Thermal hydraulic behavior in the upper plenum of pool-type sodium-cooled fast reactors (SFRs) is a major concern, as many design challenges are concentrated in this region. As SFR designs aim for licensing and commercialization, it is important to accurately analyze and predict the thermal-hydraulic behavior in this region during accident scenarios, specifically thermal stratification.
Thermal stratification models are currently a major source of uncertainty in most system codes for all types of power plants. Most system codes, including SAS4A/SASSYS-1, a system level code developed by Argonne National Laboratory (Argonne), use very coarse meshes that cannot capture the complexities of the stratification phenomena. While the commonly employed lumped-volume based models for thermal stratification are able to run in a matter of seconds, they result in approximate results and can only handle simple cases.
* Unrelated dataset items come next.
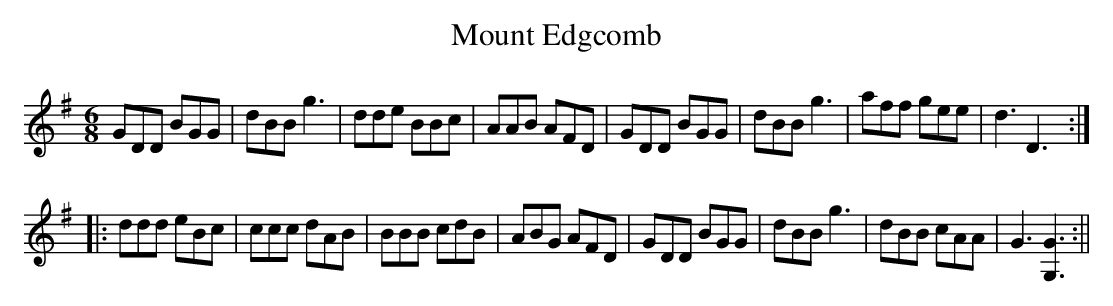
X:1
T:Mount Edgcomb
M:6/8
L:1/8
K:G
GDD BGG|dBB g3|dde BBc|AAB AFD|GDD BGG|dBB g3|aff gee|d3 D3:|
|:ddd eBc|ccc dAB|BBB cdB|ABG AFD|GDD BGG|dBB g3|dBB cAA|G3 [G,3G3]:||
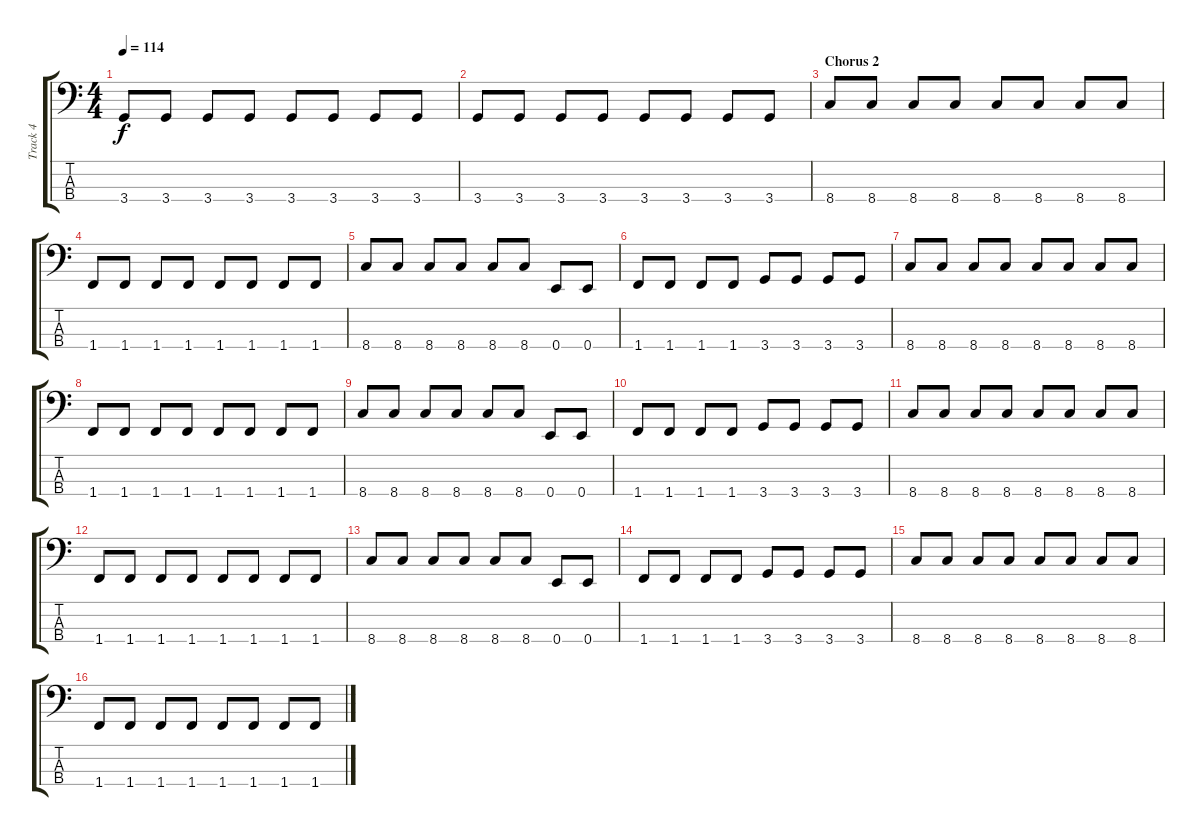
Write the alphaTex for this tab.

\track ("Track 4" "Track 4") {instrument electricbassfinger}
\staff {score tabs}
\tuning (G2 D2 A1 E1) {hide}
\ts (4 4)
\tempo 114
\clef f4
\ks c
3.4.8{dy f} 3.4.8 3.4.8 3.4.8 3.4.8 3.4.8 3.4.8 3.4.8 |
3.4.8 3.4.8 3.4.8 3.4.8 3.4.8 3.4.8 3.4.8 3.4.8 |
\section ("" "Chorus 2")
8.4.8 8.4.8 8.4.8 8.4.8 8.4.8 8.4.8 8.4.8 8.4.8 |
1.4.8 1.4.8 1.4.8 1.4.8 1.4.8 1.4.8 1.4.8 1.4.8 |
8.4.8 8.4.8 8.4.8 8.4.8 8.4.8 8.4.8 0.4.8 0.4.8 |
1.4.8 1.4.8 1.4.8 1.4.8 3.4.8 3.4.8 3.4.8 3.4.8 |
8.4.8 8.4.8 8.4.8 8.4.8 8.4.8 8.4.8 8.4.8 8.4.8 |
1.4.8 1.4.8 1.4.8 1.4.8 1.4.8 1.4.8 1.4.8 1.4.8 |
8.4.8 8.4.8 8.4.8 8.4.8 8.4.8 8.4.8 0.4.8 0.4.8 |
1.4.8 1.4.8 1.4.8 1.4.8 3.4.8 3.4.8 3.4.8 3.4.8 |
8.4.8 8.4.8 8.4.8 8.4.8 8.4.8 8.4.8 8.4.8 8.4.8 |
1.4.8 1.4.8 1.4.8 1.4.8 1.4.8 1.4.8 1.4.8 1.4.8 |
8.4.8 8.4.8 8.4.8 8.4.8 8.4.8 8.4.8 0.4.8 0.4.8 |
1.4.8 1.4.8 1.4.8 1.4.8 3.4.8 3.4.8 3.4.8 3.4.8 |
8.4.8 8.4.8 8.4.8 8.4.8 8.4.8 8.4.8 8.4.8 8.4.8 |
1.4.8 1.4.8 1.4.8 1.4.8 1.4.8 1.4.8 1.4.8 1.4.8
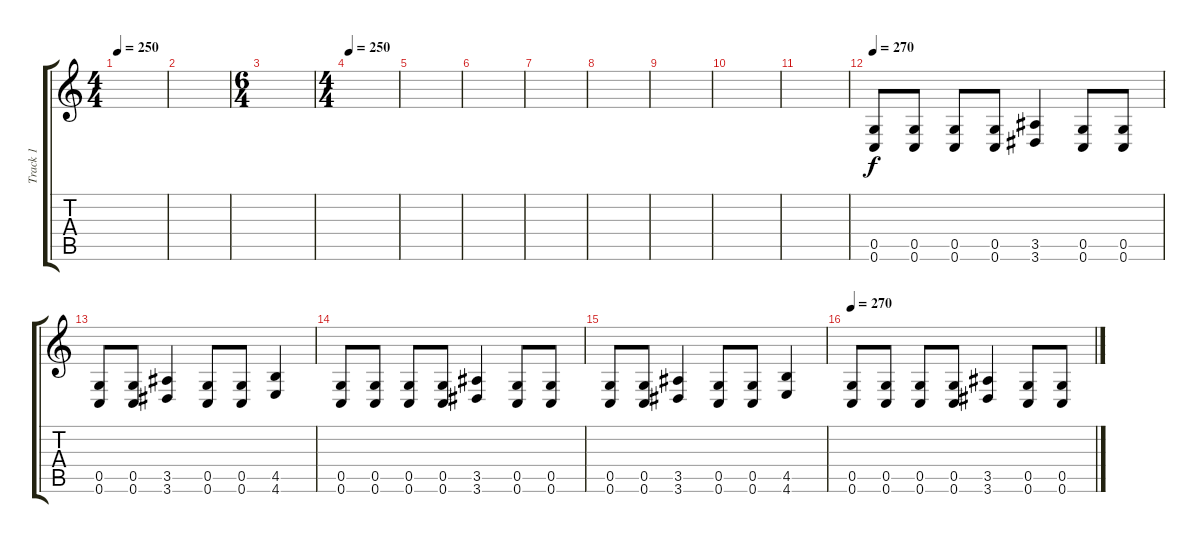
\track ("Track 1" "Track 1") {instrument distortionguitar}
\staff {score tabs}
\tuning (D4 A3 F3 C3 G2 C2) {hide}
\ts (4 4)
\tempo 250
\clef g2
\ks c
|
|
\ts (6 4)
|
\ts (4 4)
\tempo 250
|
|
|
|
|
|
|
|
\tempo 270
(0.5 0.6).8 (0.5 0.6).8 (0.5 0.6).8 (0.5 0.6).8 (3.5 3.6).4 (0.5 0.6).8 (0.5 0.6).8 |
(0.5 0.6).8 (0.5 0.6).8 (3.5 3.6).4 (0.5 0.6).8 (0.5 0.6).8 (4.5 4.6).4 |
(0.5 0.6).8 (0.5 0.6).8 (0.5 0.6).8 (0.5 0.6).8 (3.5 3.6).4 (0.5 0.6).8 (0.5 0.6).8 |
(0.5 0.6).8 (0.5 0.6).8 (3.5 3.6).4 (0.5 0.6).8 (0.5 0.6).8 (4.5 4.6).4 |
\tempo 270
(0.5 0.6).8 (0.5 0.6).8 (0.5 0.6).8 (0.5 0.6).8 (3.5 3.6).4 (0.5 0.6).8 (0.5 0.6).8
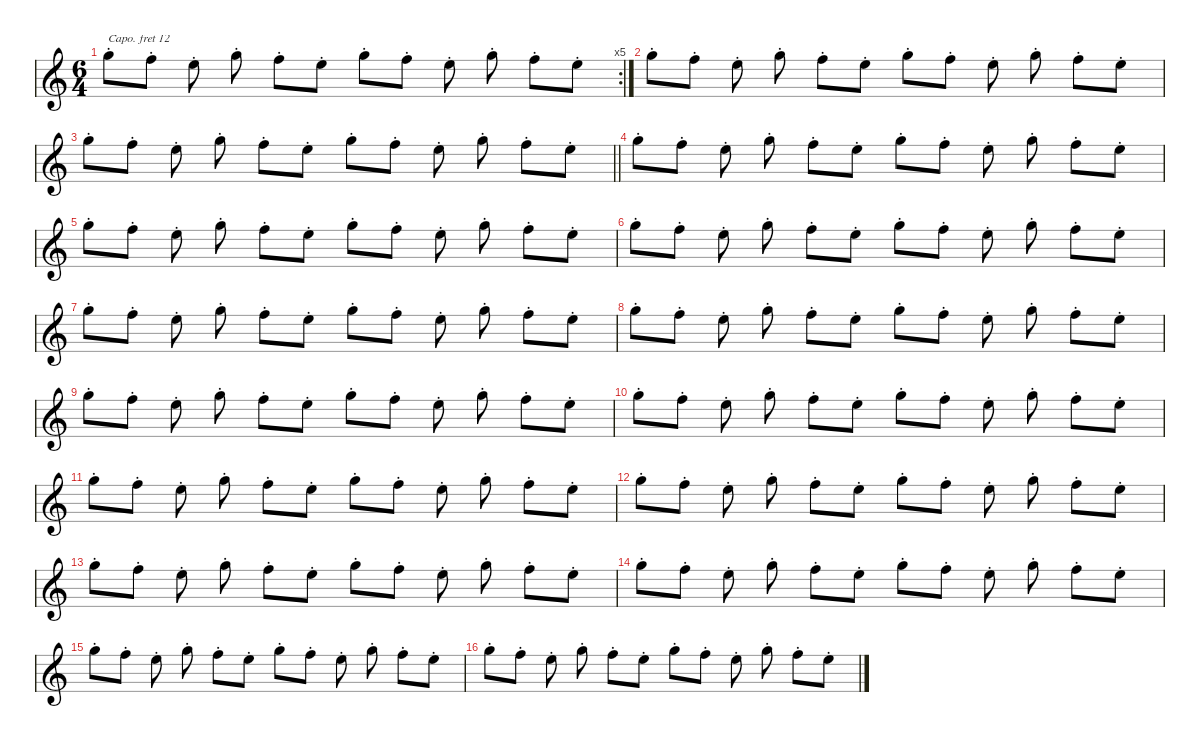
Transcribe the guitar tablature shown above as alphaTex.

\defaultSystemsLayout 4
\hideDynamics
\bracketExtendMode nobrackets
\singleTrackTrackNamePolicy hidden
\multiTrackTrackNamePolicy hidden
\firstSystemTrackNameMode fullname
\firstSystemTrackNameOrientation horizontal
\otherSystemsTrackNameOrientation horizontal
\track ("Flute" "picc.") {instrument piccolo}
\staff {score}
\capo 12
\tuning (E4 C4 G3 C3 G2 C2)
\rc 5
\ts (6 4)
\tempo (97 hide)
\clef g2
\ks c
7.2{st}.8{dy f beam Down} 5.2{st}.8{beam Down} 4.2{st}.8{beam Down beam split} 7.2{st}.8{beam Down} 5.2{st}.8{beam Down} 4.2{st}.8{beam Down} 7.2{st}.8{beam Down} 5.2{st}.8{beam Down} 4.2{st}.8{beam Down beam split} 7.2{st}.8{beam Down} 5.2{st}.8{beam Down} 4.2{st}.8{beam Down} |
\tempo (98 hide)
7.2{st}.8{beam Down} 5.2{st}.8{beam Down} 4.2{st}.8{beam Down beam split} 7.2{st}.8{beam Down} 5.2{st}.8{beam Down} 4.2{st}.8{beam Down} 7.2{st}.8{beam Down} 5.2{st}.8{beam Down} 4.2{st}.8{beam Down beam split} 7.2{st}.8{beam Down} 5.2{st}.8{beam Down} 4.2{st}.8{beam Down} |
\tempo (97 hide)
\barLineRight lightlight
7.2{st}.8{beam Down} 5.2{st}.8{beam Down} 4.2{st}.8{beam Down beam split} 7.2{st}.8{beam Down} 5.2{st}.8{beam Down} 4.2{st}.8{beam Down} 7.2{st}.8{beam Down} 5.2{st}.8{beam Down} 4.2{st}.8{beam Down beam split} 7.2{st}.8{beam Down} 5.2{st}.8{beam Down} 4.2{st}.8{beam Down} |
\tempo (98 hide)
7.2{st}.8{beam Down} 5.2{st}.8{beam Down} 4.2{st}.8{beam Down beam split} 7.2{st}.8{beam Down} 5.2{st}.8{beam Down} 4.2{st}.8{beam Down} 7.2{st}.8{beam Down} 5.2{st}.8{beam Down} 4.2{st}.8{beam Down beam split} 7.2{st}.8{beam Down} 5.2{st}.8{beam Down} 4.2{st}.8{beam Down} |
7.2{st}.8{beam Down} 5.2{st}.8{beam Down} 4.2{st}.8{beam Down beam split} 7.2{st}.8{beam Down} 5.2{st}.8{beam Down} 4.2{st}.8{beam Down} 7.2{st}.8{beam Down} 5.2{st}.8{beam Down} 4.2{st}.8{beam Down beam split} 7.2{st}.8{beam Down} 5.2{st}.8{beam Down} 4.2{st}.8{beam Down} |
7.2{st}.8{beam Down} 5.2{st}.8{beam Down} 4.2{st}.8{beam Down beam split} 7.2{st}.8{beam Down} 5.2{st}.8{beam Down} 4.2{st}.8{beam Down} 7.2{st}.8{beam Down} 5.2{st}.8{beam Down} 4.2{st}.8{beam Down beam split} 7.2{st}.8{beam Down} 5.2{st}.8{beam Down} 4.2{st}.8{beam Down} |
7.2{st}.8{beam Down} 5.2{st}.8{beam Down} 4.2{st}.8{beam Down beam split} 7.2{st}.8{beam Down} 5.2{st}.8{beam Down} 4.2{st}.8{beam Down} 7.2{st}.8{beam Down} 5.2{st}.8{beam Down} 4.2{st}.8{beam Down beam split} 7.2{st}.8{beam Down} 5.2{st}.8{beam Down} 4.2{st}.8{beam Down} |
\tempo (97 hide)
7.2{st}.8{beam Down} 5.2{st}.8{beam Down} 4.2{st}.8{beam Down beam split} 7.2{st}.8{beam Down} 5.2{st}.8{beam Down} 4.2{st}.8{beam Down} 7.2{st}.8{beam Down} 5.2{st}.8{beam Down} 4.2{st}.8{beam Down beam split} 7.2{st}.8{beam Down} 5.2{st}.8{beam Down} 4.2{st}.8{beam Down} |
7.2{st}.8{beam Down} 5.2{st}.8{beam Down} 4.2{st}.8{beam Down beam split} 7.2{st}.8{beam Down} 5.2{st}.8{beam Down} 4.2{st}.8{beam Down} 7.2{st}.8{beam Down} 5.2{st}.8{beam Down} 4.2{st}.8{beam Down beam split} 7.2{st}.8{beam Down} 5.2{st}.8{beam Down} 4.2{st}.8{beam Down} |
7.2{st}.8{beam Down} 5.2{st}.8{beam Down} 4.2{st}.8{beam Down beam split} 7.2{st}.8{beam Down} 5.2{st}.8{beam Down} 4.2{st}.8{beam Down} 7.2{st}.8{beam Down} 5.2{st}.8{beam Down} 4.2{st}.8{beam Down beam split} 7.2{st}.8{beam Down} 5.2{st}.8{beam Down} 4.2{st}.8{beam Down} |
7.2{st}.8{beam Down} 5.2{st}.8{beam Down} 4.2{st}.8{beam Down beam split} 7.2{st}.8{beam Down} 5.2{st}.8{beam Down} 4.2{st}.8{beam Down} 7.2{st}.8{beam Down} 5.2{st}.8{beam Down} 4.2{st}.8{beam Down beam split} 7.2{st}.8{beam Down} 5.2{st}.8{beam Down} 4.2{st}.8{beam Down} |
\tempo (98 hide)
7.2{st}.8{beam Down} 5.2{st}.8{beam Down} 4.2{st}.8{beam Down beam split} 7.2{st}.8{beam Down} 5.2{st}.8{beam Down} 4.2{st}.8{beam Down} 7.2{st}.8{beam Down} 5.2{st}.8{beam Down} 4.2{st}.8{beam Down beam split} 7.2{st}.8{beam Down} 5.2{st}.8{beam Down} 4.2{st}.8{beam Down} |
7.2{st}.8{beam Down} 5.2{st}.8{beam Down} 4.2{st}.8{beam Down beam split} 7.2{st}.8{beam Down} 5.2{st}.8{beam Down} 4.2{st}.8{beam Down} 7.2{st}.8{beam Down} 5.2{st}.8{beam Down} 4.2{st}.8{beam Down beam split} 7.2{st}.8{beam Down} 5.2{st}.8{beam Down} 4.2{st}.8{beam Down} |
7.2{st}.8{beam Down} 5.2{st}.8{beam Down} 4.2{st}.8{beam Down beam split} 7.2{st}.8{beam Down} 5.2{st}.8{beam Down} 4.2{st}.8{beam Down} 7.2{st}.8{beam Down} 5.2{st}.8{beam Down} 4.2{st}.8{beam Down beam split} 7.2{st}.8{beam Down} 5.2{st}.8{beam Down} 4.2{st}.8{beam Down} |
7.2{st}.8{beam Down} 5.2{st}.8{beam Down} 4.2{st}.8{beam Down beam split} 7.2{st}.8{beam Down} 5.2{st}.8{beam Down} 4.2{st}.8{beam Down} 7.2{st}.8{beam Down} 5.2{st}.8{beam Down} 4.2{st}.8{beam Down beam split} 7.2{st}.8{beam Down} 5.2{st}.8{beam Down} 4.2{st}.8{beam Down} |
\tempo (97 hide)
7.2{st}.8{beam Down} 5.2{st}.8{beam Down} 4.2{st}.8{beam Down beam split} 7.2{st}.8{beam Down} 5.2{st}.8{beam Down} 4.2{st}.8{beam Down} 7.2{st}.8{beam Down} 5.2{st}.8{beam Down} 4.2{st}.8{beam Down beam split} 7.2{st}.8{beam Down} 5.2{st}.8{beam Down} 4.2{st}.8{beam Down}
Other 2-D and 3-D methods, such as computational fluid dynamics (CFD) models, can analyze simple configurations with higher fidelity, but come with a relatively large computational expense. Finding a modeling solution that is both accurate and computationally efficient has proven difficult.
This paper provides details of a review and gap analysis of the various modeling approaches proposed to date and explores a path forward for future thermal stratification modeling efforts, with a focus on developing new models for the SAS4A/SASSYS-1 system code.